Quantcast
Residents still getting tickets in ‘School zone’ — though school’s been out since 2006 • Brooklyn Paper

Residents still getting tickets in ‘School zone’ — though school’s been out since 2006

Helen Mena, who lives across the street from St. Anthony of Padua School in Greenpoint, holds up two traffic tickets she got for parking near the school, which has been closed for five years, yet still has “No parking-school zone” signs up.
Photo by Dan MacLeod

Call it a mixed blessing.

The shuttered St. Anthony of Padua school on Leonard Street — whose “No parking–school zone” signs are still in effect and snaring drivers even though the school has been closed for five years — will re-open this year, meaning that soon the parking tickets will at least be legit.

The news comes after neighbors complained to the Department of Transportation about getting $60 tickets in St. Anthony’s “school zone,” which prohibits parking between 7 am and 4 pm on “school days” — even though the “school” last saw a “day” in 2006, when the Brooklyn Diocese shut it down.

The city said it was considering removing the signs only to learn that St. Anthony of Padua church was planning to reopen the school this year.

Helen Mena says she’ll believe that when she sees it.

“That’s what they’ve been saying for six years,” said Mena, who lives across the street from the school and has $150 in outstanding tickets for parking in the school zone. “I think the church should just take down the signs — the school is closed.”

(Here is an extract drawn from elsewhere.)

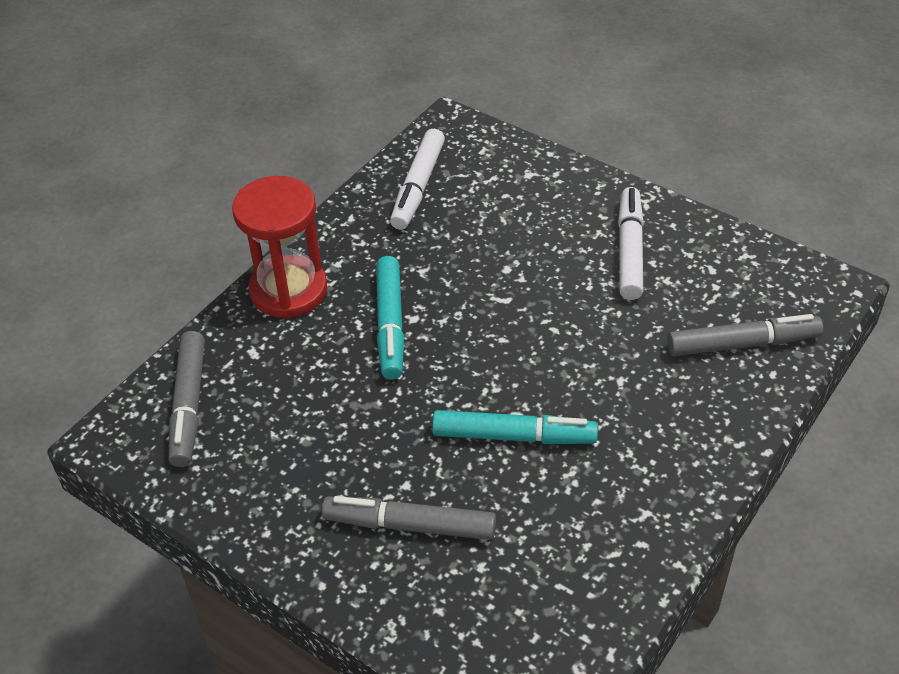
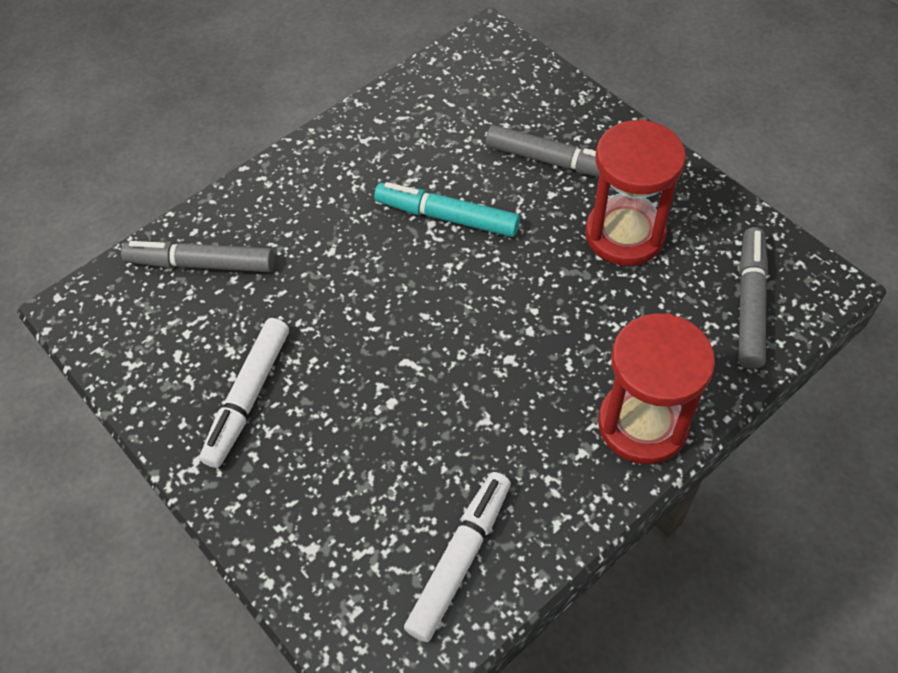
camera: 165 degrees left, 10 degrees up
(318, 452) = (625, 234): none -> red hourglass
(390, 324) = (535, 355): turquoise marker -> none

Rev. Robert Czok said that the church is “looking to have a new resident in the building,” which is near Greenpoint Avenue, but it is “nowhere near contract stage” yet. Czok said he hopes that the school would reopen this fall to serve its original mission as a preschool for handicapped children.

Mena said that even if the school reopens, its “No parking” zone is too big.

“They don’t need the whole side of the street from 7 am to 4 pm,” she said, adding that if buses need to drop students off, they should briefly double-park.

“It’s just really annoying,” added Sean Daugherty, a Leonard Street resident. “That’s where all the spots are open.”

Daugherty goes to work at 8 am at a print shop around the corner, but often has to wake up earlier to move his car. “It’s frustrating to have to get up at seven to move it,” he said.

Ludwik Kamoinka, who lives around the corner, is also frustrated.

“It doesn’t make any sense,” he said. “It looks like they just care about the tickets.”